O papel dos caldos, vísceras e leite

Entre as receitas médicas da época, destacavam-se os caldos concentrados feitos com ossos e carne, usados não apenas por sua digestibilidade, mas também por serem considerados “reconstrutores do sangue”. As vísceras — especialmente fígado e coração — eram valorizadas por conterem ferro e “substâncias vitais” (na linguagem da época). O leite e o creme eram prescritos como fontes de “nutrição suave”, úteis para manter peso sem irritar o estômago.

Com o avanço da febre, quando o paciente ficava prostrado e incapaz de mastigar, os médicos recomendavam misturas de gema de ovo batida com caldo de carne quente — o equivalente às sopas fortificadas modernas — para evitar perda de massa muscular.

O que se entendia sobre o “sangue” e a recuperação

Na visão fisiológica do século XIX, o sangue era o centro da vitalidade. Quando o paciente estava enfraquecido ou febril, dizia-se que o sangue “empobrecia” e “perdia a sua qualidade fibrinosa”. As carnes e caldos eram vistas como alimentos que restauravam essa substância viva, devolvendo vigor e resistência. Hoje se sabe que, de fato, esses alimentos são ricos em aminoácidos essenciais, ferro heme e vitaminas do complexo B — todos fundamentais para a regeneração tecidual e a produção de hemoglobina.

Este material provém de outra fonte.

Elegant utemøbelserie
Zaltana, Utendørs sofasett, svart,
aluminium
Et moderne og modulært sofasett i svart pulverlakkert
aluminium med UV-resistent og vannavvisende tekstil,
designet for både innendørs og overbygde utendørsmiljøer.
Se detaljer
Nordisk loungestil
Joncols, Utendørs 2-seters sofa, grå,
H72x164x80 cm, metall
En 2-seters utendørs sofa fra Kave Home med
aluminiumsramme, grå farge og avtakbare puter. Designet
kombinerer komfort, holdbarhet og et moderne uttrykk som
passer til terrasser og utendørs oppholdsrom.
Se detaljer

Os registros de Howard mostram que, entre os doentes alimentados de modo mais robusto, a duração média da febre era menor e a recuperação mais completa, ainda que os médicos não tivessem dados laboratoriais para provar o motivo.

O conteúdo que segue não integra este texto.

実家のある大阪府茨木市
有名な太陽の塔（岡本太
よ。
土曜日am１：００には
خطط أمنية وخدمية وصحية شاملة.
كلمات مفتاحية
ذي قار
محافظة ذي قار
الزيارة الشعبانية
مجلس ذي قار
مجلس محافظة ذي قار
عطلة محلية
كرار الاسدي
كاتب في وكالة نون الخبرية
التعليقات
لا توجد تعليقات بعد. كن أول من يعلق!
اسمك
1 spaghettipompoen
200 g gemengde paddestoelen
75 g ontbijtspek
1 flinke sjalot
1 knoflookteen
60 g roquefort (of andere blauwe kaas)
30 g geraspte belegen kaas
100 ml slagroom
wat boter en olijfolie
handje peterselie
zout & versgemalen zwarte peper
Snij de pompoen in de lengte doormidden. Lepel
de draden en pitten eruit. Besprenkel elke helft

A dieta e a prevenção das complicações cardíacas

Um dos maiores temores do reumatismo era o comprometimento do coração. Howard observou que pacientes com nutrição precária apresentavam mais casos de endocardite e pericardite — inflamações das válvulas e das membranas cardíacas. Por isso, os médicos davam grande atenção à manutenção do peso e à oferta de proteínas. O raciocínio era simples: um coração enfraquecido não resistia à inflamação se o corpo estivesse em jejum ou carente de nutrientes.

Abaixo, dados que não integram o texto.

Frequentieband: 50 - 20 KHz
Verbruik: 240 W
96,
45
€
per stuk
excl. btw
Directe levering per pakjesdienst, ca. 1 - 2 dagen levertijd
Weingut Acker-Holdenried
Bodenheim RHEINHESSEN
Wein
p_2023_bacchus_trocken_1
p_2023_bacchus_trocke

Hoje se sabe que proteínas, ferro e certas vitaminas de origem animal (como B12 e B6) são essenciais para o funcionamento cardíaco e a reparação celular — um conhecimento que, de forma intuitiva, já orientava a prática médica de 140 anos atrás.

Conclusão

O tratamento do reumatismo articular agudo em 1885 refletia a compreensão limitada da medicina antes do advento da microbiologia, mas traz lições ainda atuais: a nutrição adequada, rica em alimentos de origem animal, era reconhecida como essencial para a recuperação e a prevenção de complicações graves. Carnes, ovos, leite, vísceras e caldos concentrados formavam a base da alimentação terapêutica, não apenas por fornecerem energia, mas por “reconstruírem o sangue” e sustentarem a vida durante a febre.

Mesmo sem o vocabulário moderno das proteínas e micronutrientes, aqueles médicos compreenderam um princípio fundamental: o corpo doente precisa de substância viva — e essa substância está na carne.